# I CAN talk to females.



## Lester Roquefort (Nov 29, 2016)

I _*CAN*_ talk to girls. Even the really attractive ones. _Especially_ the really attractive ones.

And i'm single, metro and not looking. Why? I talk _too_ easily to girls. I'd probably say something sexist and not realize it and be oblivious to it.

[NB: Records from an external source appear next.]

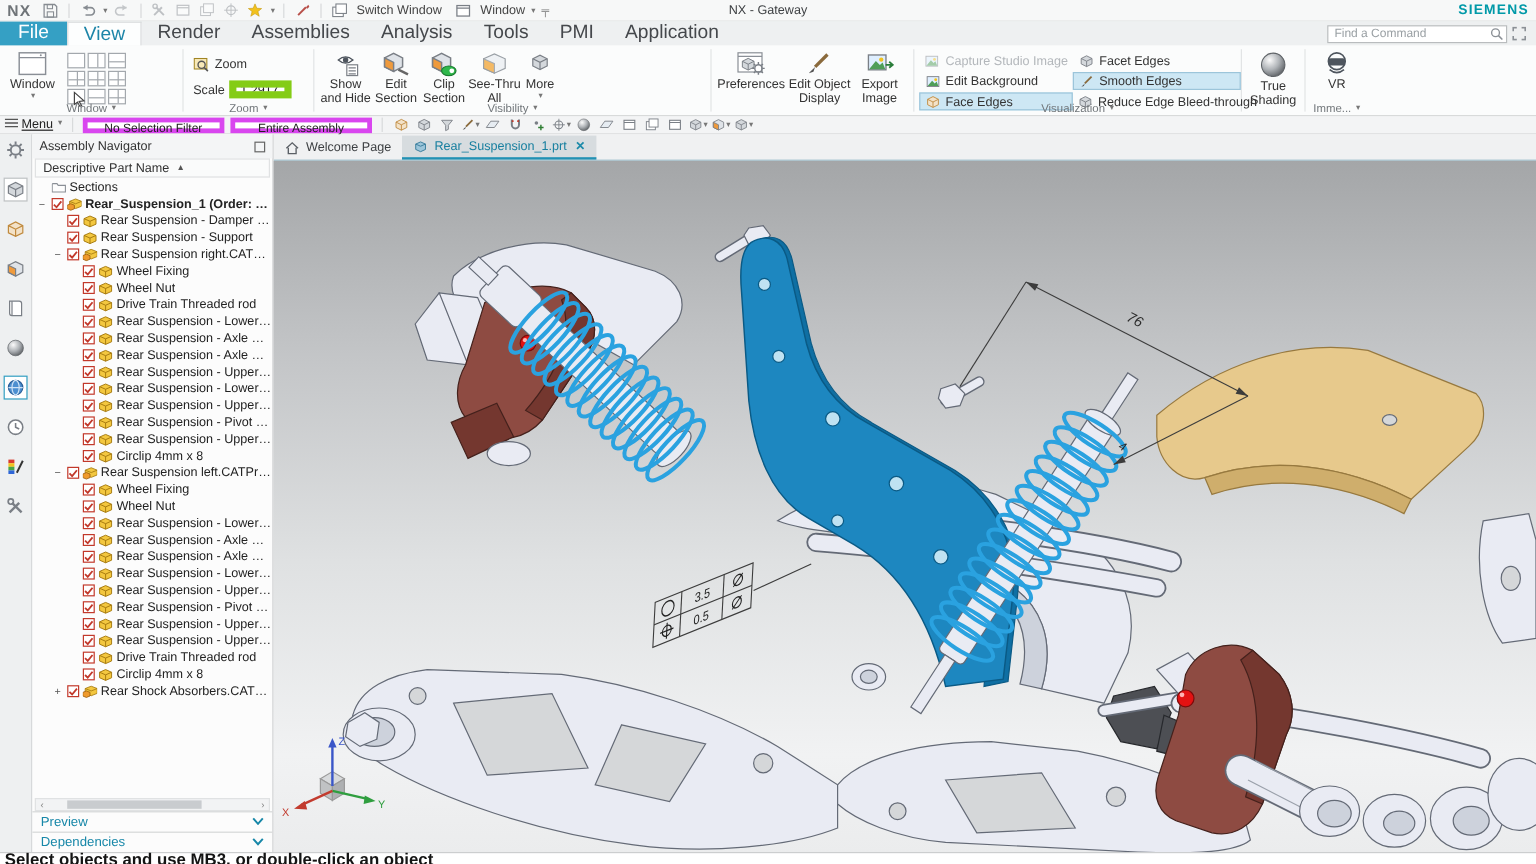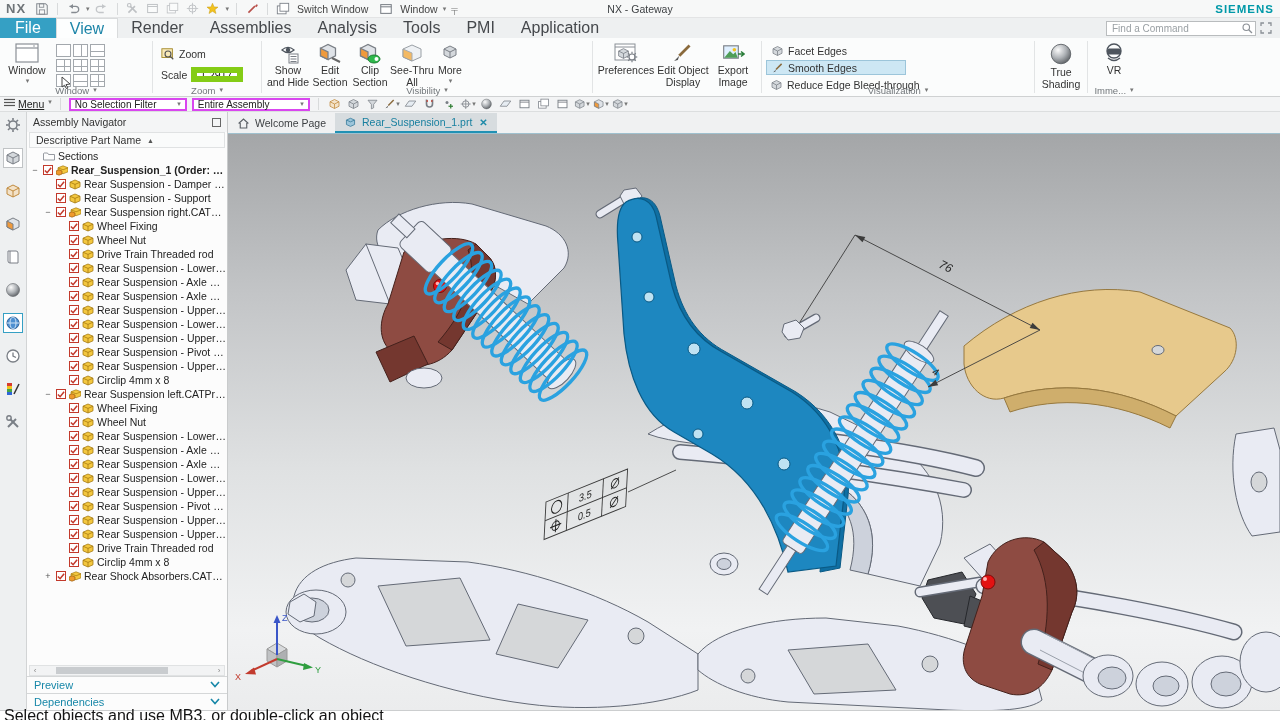--- a/index.html
+++ b/index.html
@@ -489,6 +489,32 @@
     <div class="rsep"></div>
 
     <div class="rgroup" style="width:272px">
+      <div class="smcol" style="width:128px; gap:2px">
+        <div class="smbtn dis">
+          <span class="si" style="opacity:.5">
+              <svg width="13" height="12">
+                <use href="#g-pic"></use>
+              </svg>
+            </span>
+          <span>Capture Studio Image</span>
+        </div>
+        <div class="smbtn">
+          <span class="si">
+              <svg width="13" height="12">
+                <use href="#g-pic"></use>
+              </svg>
+            </span>
+          <span>Edit Background</span>
+        </div>
+        <div class="smbtn hl">
+          <span class="si">
+              <svg width="13" height="12">
+                <use href="#g-cube-o"></use>
+              </svg>
+            </span>
+          <span>Face Edges</span>
+        </div>
+      </div>
       <div class="smcol" style="width:140px; gap:2px">
         <div class="smbtn">
           <span class="si">

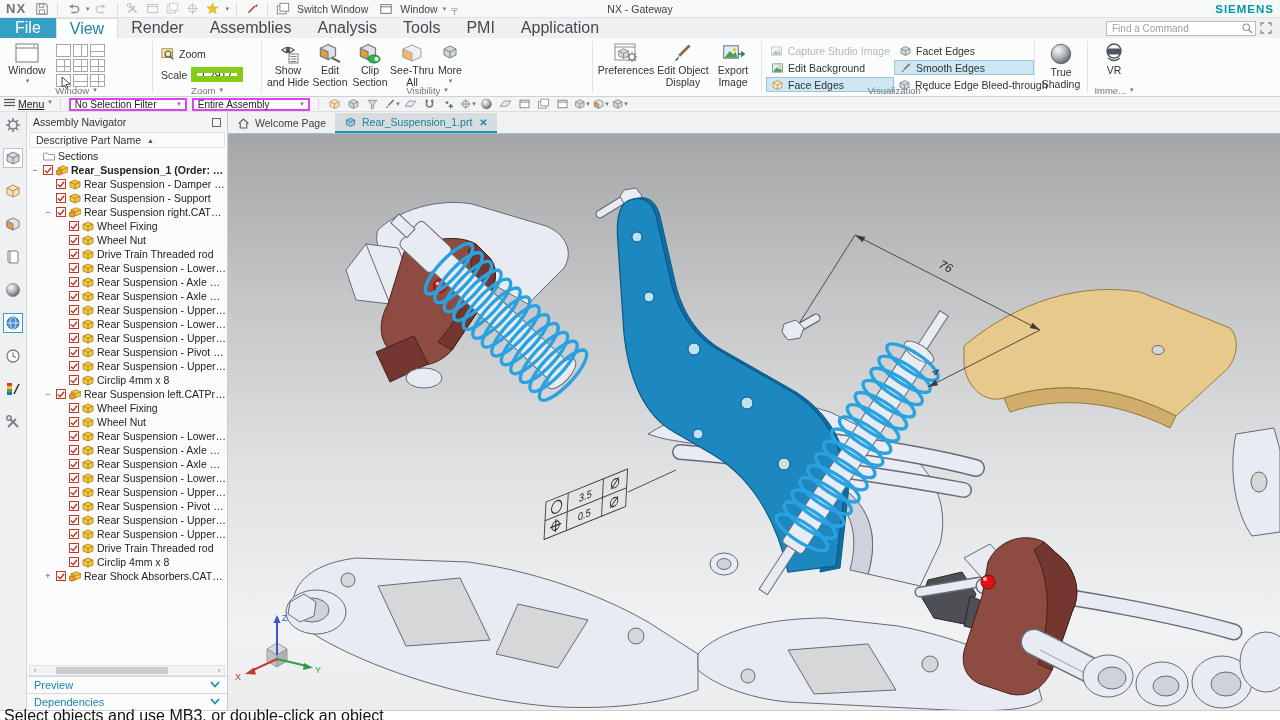--- a/index.html
+++ b/index.html
@@ -54,7 +54,7 @@
   
   .selbar { position:absolute; top:97px; left:0; right:0; height:15px; background:#f3f4f5; border-bottom:1px solid #dcdedf; display:flex; align-items:center; gap:5px; padding:0 4px; font-size:10.5px; }
   .menuitem { display:flex; gap:3px; color:#222; }
-  .dd { height:13px; background:#fff; border:2px solid #d946ef; display:flex; align-items:center; justify-content:space-between; font-size:10px; padding:0 4px; color:#222; }
+  .dd { height:13px; background:#fff; border:4px solid #d946ef; display:flex; align-items:center; justify-content:space-between; font-size:10px; padding:0 4px; color:#222;flex-direction:column; }
   .ti { width:16px; height:13px; display:flex; align-items:center; justify-content:center; color:#8b9096; }
 
   

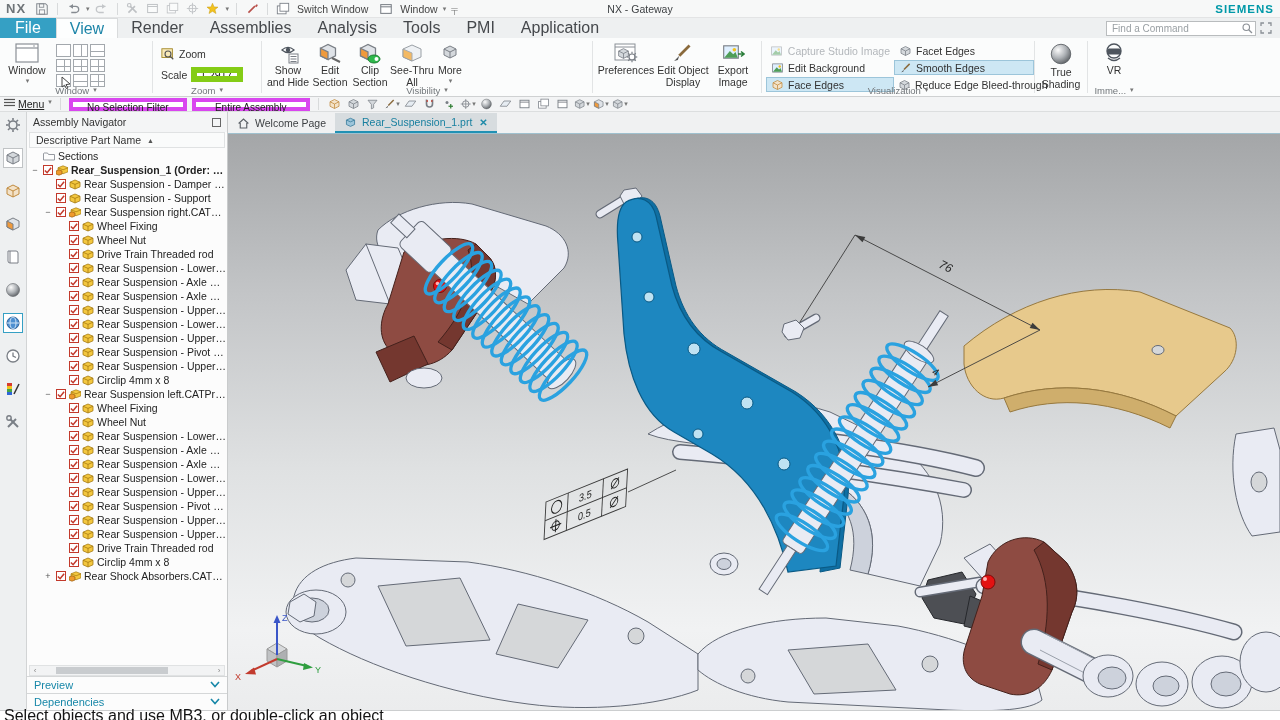--- a/index.html
+++ b/index.html
@@ -95,7 +95,7 @@
 
   
   .statusbar { position:absolute; left:0; right:0; bottom:0; height:10px; background:#fff; border-top:1px solid #cccecf; display:flex; align-items:center; }
-  .statusbar span { font-size:16px; font-weight:normal; color:#141414; padding-left:4px; line-height:10px; }
+  .statusbar span { font-size:14px; font-weight:bold; color:#141414; padding-left:4px; line-height:10px; }
 
   
   .wh { fill:#e9ebf3; stroke:#646a76; stroke-width:1; }

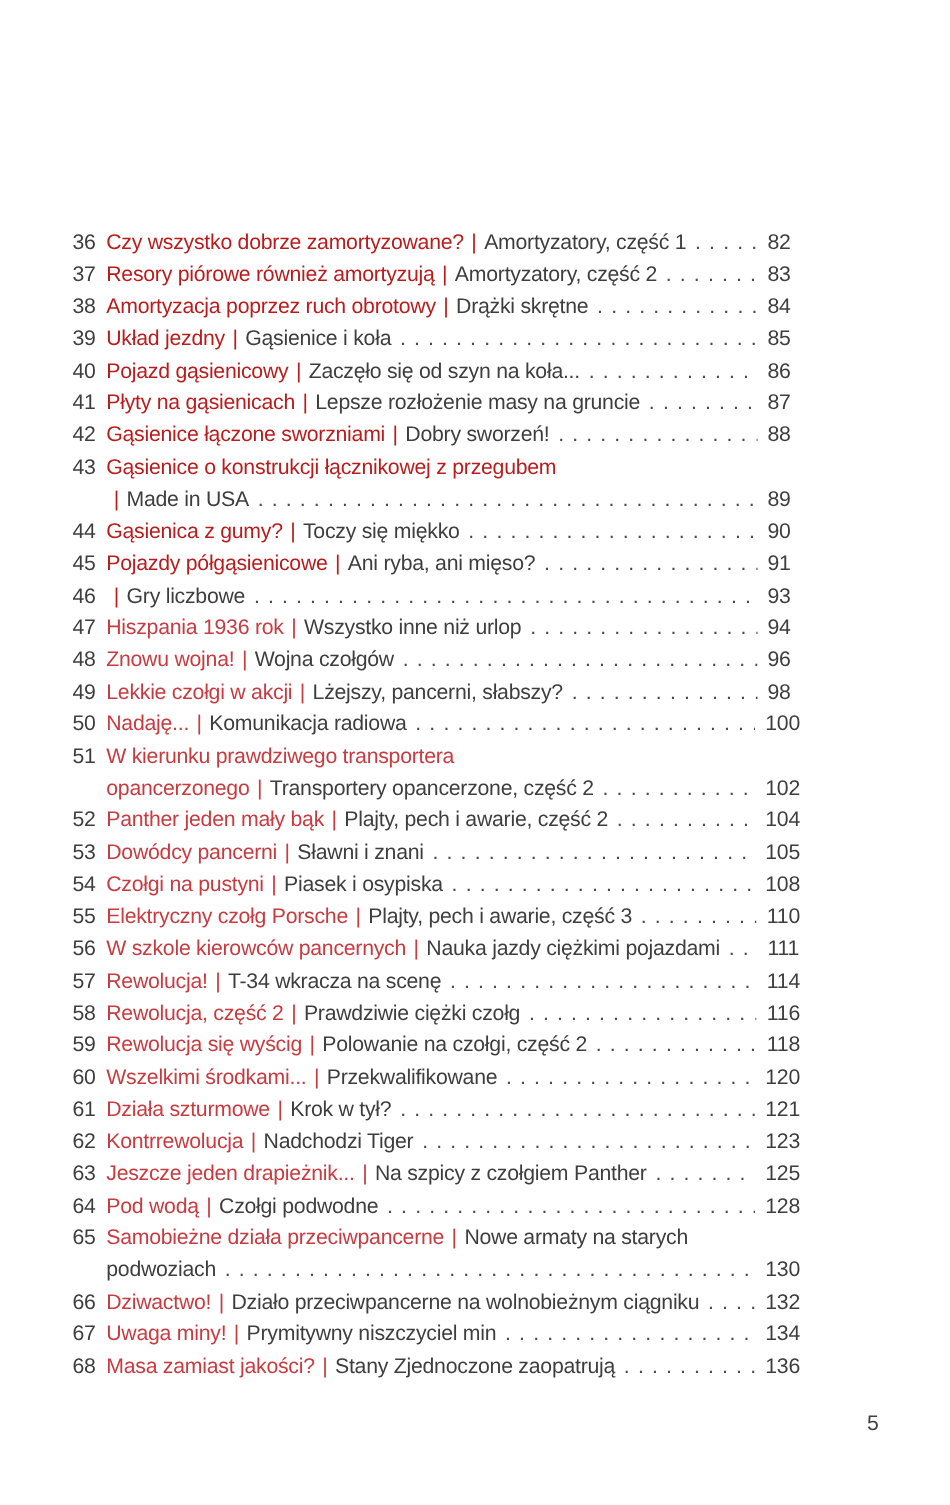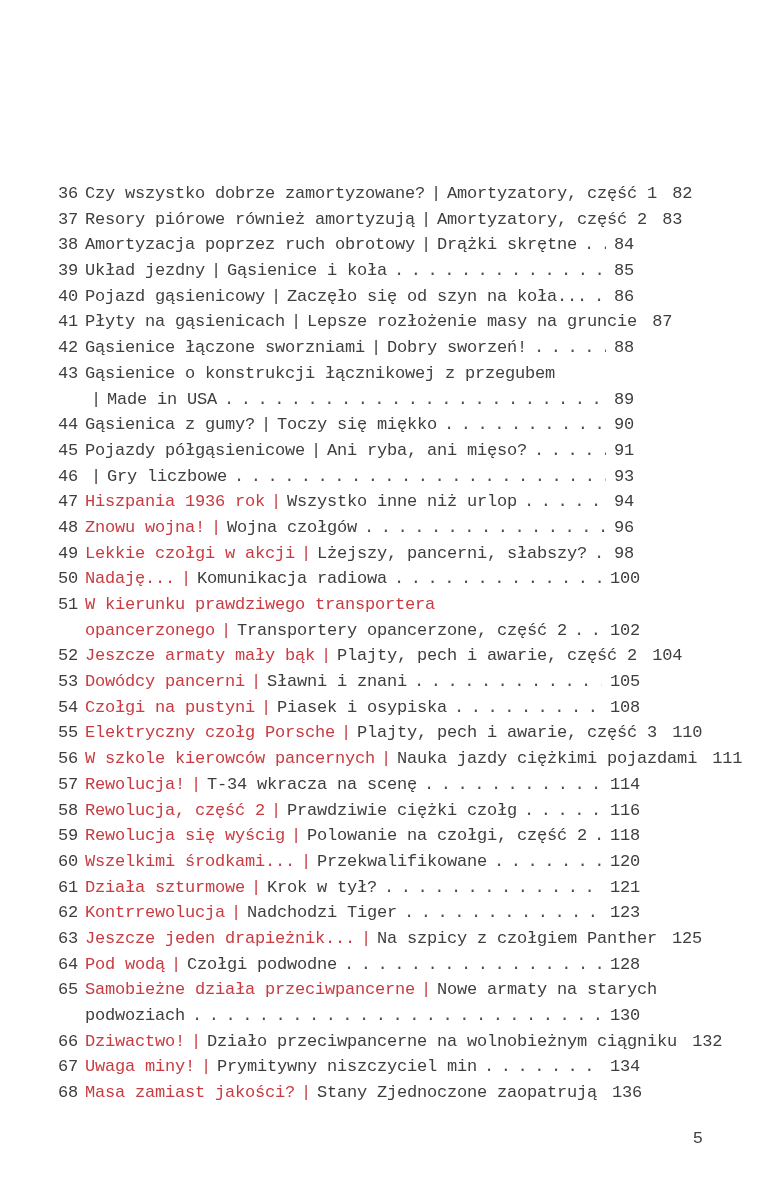--- a/index.html
+++ b/index.html
@@ -13,7 +13,7 @@
     height: 1204px;
     background: #ffffff;
     overflow: hidden;
-    font-family: Liberation Mono, monospace;
+    font-family: Liberation Sans, sans-serif;
     color: #3e3e3e;
   }
   .toc {

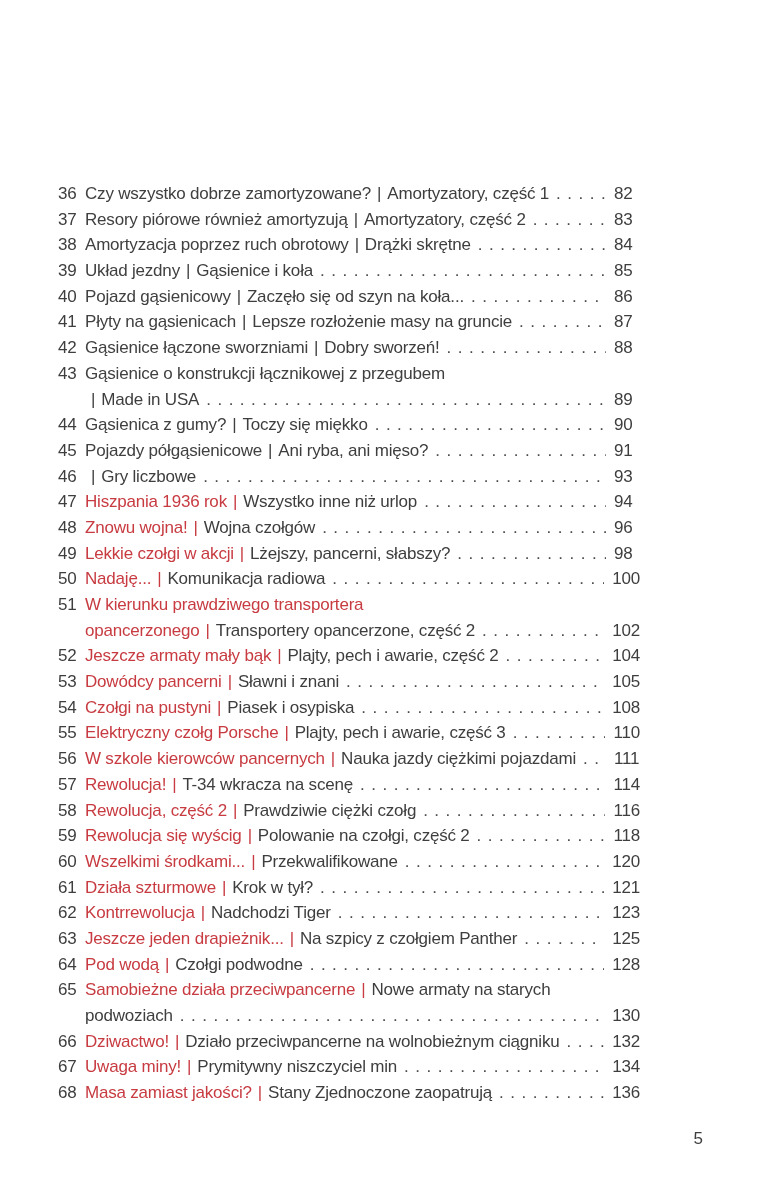--- a/index.html
+++ b/index.html
@@ -37,7 +37,7 @@
     color: #3e3e3e;
   }
   .title { font-weight: 400; }
-  .entry.green .title, .entry.green .sep { color: #404040; }
+  .entry.green .title, .entry.green .sep { color: #b91c1c; }
   .entry.red   .title, .entry.red   .sep { color: #c73b41; }
   .sep { margin: 0 6px; }
   .sub { color: #3e3e3e; }

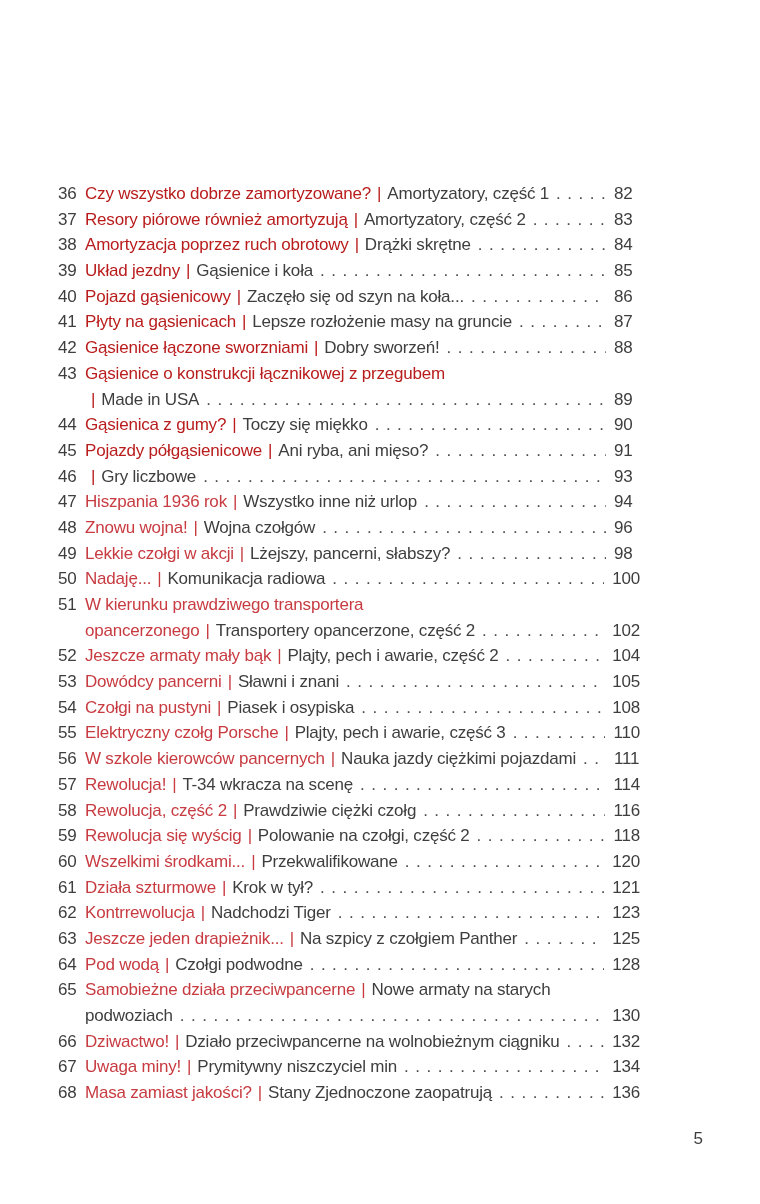--- a/index.html
+++ b/index.html
@@ -241,7 +241,7 @@
       <div class="entry red">
         <div class="line">
           <span class="num">52</span>
-          <span class="title">Jeszcze armaty mały bąk</span>
+          <span class="title">Panther jeden mały bąk</span>
           <span class="sep">|</span>
           <span class="sub">Plajty, pech i awarie, część 2</span>
           <span class="dots"></span>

I have other as my sexuality because i'm a closet metro-sexual (I like girly bits, _and_ the clothes they wear). I'd love to wear unisex stuff, but i have close minded parents that make me wear navy and black. I want to wear purple cashmere shirts.


----------



## jackson21 (Nov 22, 2016)

what is metro?


----------



## 629753 (Apr 7, 2015)

jackson21 said:


> what is metro?


boomin

Dont trust ya im gonna shot ya


----------



## Lester Roquefort (Nov 29, 2016)

I like boobs and girly clothes.


----------



## novalax (Jun 7, 2013)

jackson21 said:


> what is metro?


probably metrosexual

met·ro·sex·ual
ˌmetrōˈsekSHəwəl/
noun
a young, urban, heterosexual male with liberal political views, an interest in fashion, and a refined sense of taste.


----------



## jackson21 (Nov 22, 2016)

novalax said:


> probably metrosexual
> 
> met·ro·sex·ual
> ˌmetrōˈsekSHəwəl/
> ...


that sounds incredibly homosexual


----------



## novalax (Jun 7, 2013)

jackson21 said:


> that sounds incredibly homosexual


Ill leave that for you to decide


----------



## M0rbid (Jan 11, 2011)

jackson21 said:


> that sounds incredibly homosexual


tell that to asian people. Its a metrosexual country.


----------



## Lester Roquefort (Nov 29, 2016)

Don't worry guys, i don't care what they think. It amuses me that me wearing pink pisses those kinds of people off.


----------



## millenniumman75 (Feb 4, 2005)

Lester Roquefort said:


> I _*CAN*_ talk to girls. Even the really attractive ones. _Especially_ the really attractive ones.
> 
> And i'm single, metro and not looking. Why? I talk _too_ easily to girls. I'd probably say something sexist and not realize it and be oblivious to it.
> 
> I have other as my sexuality because i'm a closet metro-sexual (I like girly bits, _and_ the clothes they wear). I'd love to wear unisex stuff, but i have close minded parents that make me wear navy and black. I want to wear purple cashmere shirts.


Yes, you can!


----------